### Verilen görev 1:
Mahkeme beyanına göre, haberlerin gerçek olmadığını savunan bir hukuk devleti neden aksini hiçbir şüphe bırakmayacak şekilde ispat etmelidir?
### Verilen görev 2:
Mahkeme beyanını son cümlesinden sonra sürdürün.

### Kaynak metin alıntısı:
((

İstanbul Teknik Üniversitesi (İTÜ) Mimarlık Bölümünden Doç. Dr. İpek Yürekli'nin Barış İçin Akademisyenlerin "Bu suça ortak olmayacağız" bildirisini imzalaması sebebiyle "Terör örgütü propagandası" iddiasıyla Çağlayan'daki İstanbul Adliyesi'nde 37. Ağır Ceza Mahkemesi'nde yargılandığı davadaki beyanını yayınlıyoruz.
Sayın Mahkeme Heyeti,
Adıma gelen iddianameyi okudum. Suçlamaların odağında, 2015-16 kışında yaşanan olaylara odaklanan ve benim de tereddütsüz imzaladığım ‘Bu Suça Ortak Olmayacağız!’ başlıklı metin var.
Neden imzaladığımı açıklayayım.
Öncelikle bunu sadece bir vicdani görev olarak değil, bir vatandaşlık görevi olarak da yaptım.
Sadece bu topraklarda barış istediğim, kimden gelirse gelsin her türlü şiddete karşı olduğum, herkesin eşit fırsat ve haklarla yaşaması gerektiğine inandığım için değil; ayrıca, bağlı olduğum Türkiye Cumhuriyeti devletinin demokratikliğini, saygınlığını önemsediğim için de yaptım.
İmzaladığım metin, dönemin gazete ve televizyon yayınlarında yer alan, üstelik yanlışlanmamış ve hatta hak örgütlerinin hazırladığı raporlarla desteklenmiş haber ve bilgilere dayanıyor.
Demokratik bir hukuk devletinin bu haberler karşısında iki seçeneği olabilir;
1. Eğer bu haberlerin gerçek olmadığını savunuyor ise, bundan emin olacak incelemeyi yaptıktan sonra hiçbir şüphe bırakmayacak şekilde aksini ispat eder. Çünkü bu tip iddiaların şayia olarak kalması bile vahimdir.
2. Eğer gerçek olma durumuyla ilgili herhangi bir şüphe var ise, kapsamlı bir soruşturmayla incelemesini yapar ve sorumluları bulup cezalandırır. Vatandaşların uğradığı maddi ve manevi zararları tazmin etmeye çalışır.
Hukuk devletinin önünde başka bir seçenek olamaz. Demokratik rejimlerde devlet vatandaşa, vatandaş devlete karşı sorumludur. Metni imzalama sebebim budur.
Bizim yaşadığımız durumda ise ne iddiaların aksini ispat çabası, ne inceleme yapma gayreti, hiçbir şekilde gerçeğe ulaşma niyeti dahi görmedik.
Sadece panik halinde harekete geçip, eleştiri yapanları tehditlerle, hakaretlerle susturma gayreti var. Bu yöntemle, üstü örtülerek sorunların çözüme ulaştırılması zor.

))

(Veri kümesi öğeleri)
((

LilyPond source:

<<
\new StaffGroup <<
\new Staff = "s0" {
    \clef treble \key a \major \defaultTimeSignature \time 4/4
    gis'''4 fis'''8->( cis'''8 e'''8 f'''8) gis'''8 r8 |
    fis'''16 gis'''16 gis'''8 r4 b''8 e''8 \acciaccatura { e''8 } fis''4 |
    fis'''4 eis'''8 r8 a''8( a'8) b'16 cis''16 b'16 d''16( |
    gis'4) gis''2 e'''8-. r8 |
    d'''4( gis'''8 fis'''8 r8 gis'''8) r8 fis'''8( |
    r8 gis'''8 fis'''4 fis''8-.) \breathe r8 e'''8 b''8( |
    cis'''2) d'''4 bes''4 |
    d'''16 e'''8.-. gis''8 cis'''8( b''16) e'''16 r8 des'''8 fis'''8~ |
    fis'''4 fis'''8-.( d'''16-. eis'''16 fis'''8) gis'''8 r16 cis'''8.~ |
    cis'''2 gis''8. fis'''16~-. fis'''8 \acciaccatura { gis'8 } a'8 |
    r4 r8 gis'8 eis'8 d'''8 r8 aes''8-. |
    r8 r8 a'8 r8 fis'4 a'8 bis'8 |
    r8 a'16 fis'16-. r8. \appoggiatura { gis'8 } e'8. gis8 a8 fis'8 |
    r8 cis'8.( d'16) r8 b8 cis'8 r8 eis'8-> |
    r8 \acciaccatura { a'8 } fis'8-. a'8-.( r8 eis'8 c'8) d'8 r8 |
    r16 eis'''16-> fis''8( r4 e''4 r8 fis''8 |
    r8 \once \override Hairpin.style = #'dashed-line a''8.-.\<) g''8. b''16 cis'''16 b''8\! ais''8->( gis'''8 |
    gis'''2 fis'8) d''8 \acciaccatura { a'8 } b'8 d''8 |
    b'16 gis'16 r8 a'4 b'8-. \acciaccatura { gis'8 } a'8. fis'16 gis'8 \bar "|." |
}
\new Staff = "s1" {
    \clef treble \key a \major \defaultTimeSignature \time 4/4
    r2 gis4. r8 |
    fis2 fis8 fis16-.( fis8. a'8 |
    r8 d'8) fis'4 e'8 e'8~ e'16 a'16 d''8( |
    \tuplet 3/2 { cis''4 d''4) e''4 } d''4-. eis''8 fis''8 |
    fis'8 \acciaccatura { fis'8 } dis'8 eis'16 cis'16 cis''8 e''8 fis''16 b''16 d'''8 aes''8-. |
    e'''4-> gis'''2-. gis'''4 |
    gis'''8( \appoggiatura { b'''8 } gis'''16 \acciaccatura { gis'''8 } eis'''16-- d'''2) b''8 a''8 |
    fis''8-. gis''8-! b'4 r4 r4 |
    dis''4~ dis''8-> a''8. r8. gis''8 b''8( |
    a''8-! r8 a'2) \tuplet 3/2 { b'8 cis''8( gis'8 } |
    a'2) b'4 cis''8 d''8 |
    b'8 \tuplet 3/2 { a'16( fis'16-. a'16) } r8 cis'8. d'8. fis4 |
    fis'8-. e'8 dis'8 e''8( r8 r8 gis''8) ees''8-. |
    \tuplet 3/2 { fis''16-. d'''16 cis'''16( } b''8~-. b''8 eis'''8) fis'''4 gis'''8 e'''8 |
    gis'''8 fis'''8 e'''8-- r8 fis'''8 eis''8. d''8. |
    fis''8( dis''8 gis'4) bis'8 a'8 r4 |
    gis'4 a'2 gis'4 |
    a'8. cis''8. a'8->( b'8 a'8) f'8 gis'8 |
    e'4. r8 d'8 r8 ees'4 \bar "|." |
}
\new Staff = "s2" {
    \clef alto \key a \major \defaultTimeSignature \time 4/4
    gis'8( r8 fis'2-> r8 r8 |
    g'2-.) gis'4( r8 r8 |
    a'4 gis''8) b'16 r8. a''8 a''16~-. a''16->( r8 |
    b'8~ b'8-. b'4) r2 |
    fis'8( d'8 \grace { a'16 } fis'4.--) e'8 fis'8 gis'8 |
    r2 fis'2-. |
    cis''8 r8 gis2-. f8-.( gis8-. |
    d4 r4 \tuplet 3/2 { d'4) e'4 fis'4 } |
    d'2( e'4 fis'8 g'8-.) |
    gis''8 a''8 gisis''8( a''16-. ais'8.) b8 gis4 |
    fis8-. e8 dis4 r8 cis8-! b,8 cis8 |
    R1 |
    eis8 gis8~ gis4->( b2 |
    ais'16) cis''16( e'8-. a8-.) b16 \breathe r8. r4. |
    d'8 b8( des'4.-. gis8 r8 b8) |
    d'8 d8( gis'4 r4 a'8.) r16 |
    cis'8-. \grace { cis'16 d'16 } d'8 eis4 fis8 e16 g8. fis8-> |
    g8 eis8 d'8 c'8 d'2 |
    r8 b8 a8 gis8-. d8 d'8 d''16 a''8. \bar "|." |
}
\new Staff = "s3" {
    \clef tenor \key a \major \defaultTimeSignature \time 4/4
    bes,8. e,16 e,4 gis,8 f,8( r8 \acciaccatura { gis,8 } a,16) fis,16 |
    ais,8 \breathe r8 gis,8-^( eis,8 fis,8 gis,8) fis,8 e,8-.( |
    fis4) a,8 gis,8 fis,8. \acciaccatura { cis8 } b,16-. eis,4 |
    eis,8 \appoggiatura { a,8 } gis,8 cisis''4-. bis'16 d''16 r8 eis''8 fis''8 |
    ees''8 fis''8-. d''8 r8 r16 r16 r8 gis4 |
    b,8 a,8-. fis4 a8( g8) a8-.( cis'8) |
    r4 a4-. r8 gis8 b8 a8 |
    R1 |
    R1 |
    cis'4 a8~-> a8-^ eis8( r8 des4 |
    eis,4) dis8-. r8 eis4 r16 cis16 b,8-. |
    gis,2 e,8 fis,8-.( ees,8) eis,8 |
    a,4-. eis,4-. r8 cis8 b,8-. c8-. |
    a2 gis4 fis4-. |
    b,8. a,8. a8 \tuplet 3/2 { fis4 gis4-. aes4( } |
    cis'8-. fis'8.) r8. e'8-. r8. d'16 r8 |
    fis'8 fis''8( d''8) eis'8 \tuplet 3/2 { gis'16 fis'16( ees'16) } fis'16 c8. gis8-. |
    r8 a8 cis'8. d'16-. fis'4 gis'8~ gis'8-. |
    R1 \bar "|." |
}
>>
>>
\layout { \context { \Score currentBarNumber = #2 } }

))

### Yazılı cevap 1:
Beyana göre bu tip iddiaların şayia olarak kalması bile vahimdir. Bu yüzden devlet, inceleme yaptıktan sonra aksini hiçbir şüphe bırakmayacak şekilde ispat etmelidir.

### Yazılı cevap 2:
Ben medeniyete inanırım, insanlığa, insani ve medeni sistemlere inanırım. Demokratik hukuk devleti, medeni sistemin parçasıdır; bir sorun çözme mekanizmasıdır. Eleştirilere kulak tıkandığında ise sorunlar çözülemez.
Yönetici konumunda olanlar, hoşlarına gitmese de eleştirileri dinlemek, değerlendirmek durumundadırlar.
Etik olarak, işleyen bir medeni sistemin sürekliliği açısından kaçınılmaz bir gerekliliktir bu; güçlü olanın güçsüz olanı dinleme zorunluluğu.
İddianame, bu kadar ciddi eleştirilerin dayanağının gerçekle ilişkisine değinmemiş, ama ‘küçük düşürücü’ olması üzerinde durmuş. Metinde geçen durumların doğruluğu var mı yok mu, söz konusu edilmiyor.
Haftalarca sokağa çıkma yasağı uygulanmış mı uygulanmamış mı, o günlerde insanlar aç susuz kalmış mı kalmamış mı, hastasını yaralısını evden çıkıp hastaneye götürebilmiş mi götürememiş mi, mahalle aralarında ağır silahlar kullanılmış mı kullanılmamış mı? Devleti temsil edenler kendi vatandaşlarına, (0-90 yaş arası bir aralık) nasıl davranmış?
Tartışılması gereken konular bunlar iken, iddianame, hayali bir propagandadan bahsediyor. Metinde bir örgütün ismi bile geçmiyor, iddianamede ise en az 40 kere kullanılmış.
Daha önce ismini duymadığım birinin beyanı, kendisinden talimat aldığım gerekçesiyle delil olarak konuyor. Kendi kendini ikna eder gibi, sürekli ‘bu açıktır, şu açıkça anlaşılmaktadır, açıkça görülmektedir’ gibi mesnetsiz yorumlar var.
Bu iddianamenin mahkeme tarafından kabulü dahi bence üzücüdür. Bu iddianameyi vatandaş olarak hak ettiğimizi düşünmüyorum.
Akademisyen olmamın hiçbir önemi yok, mimar olmamın da. Bu metni sade vatandaş olarak, tekrar ediyorum, vatandaşlık sorumluluğu bilinciyle imzaladım.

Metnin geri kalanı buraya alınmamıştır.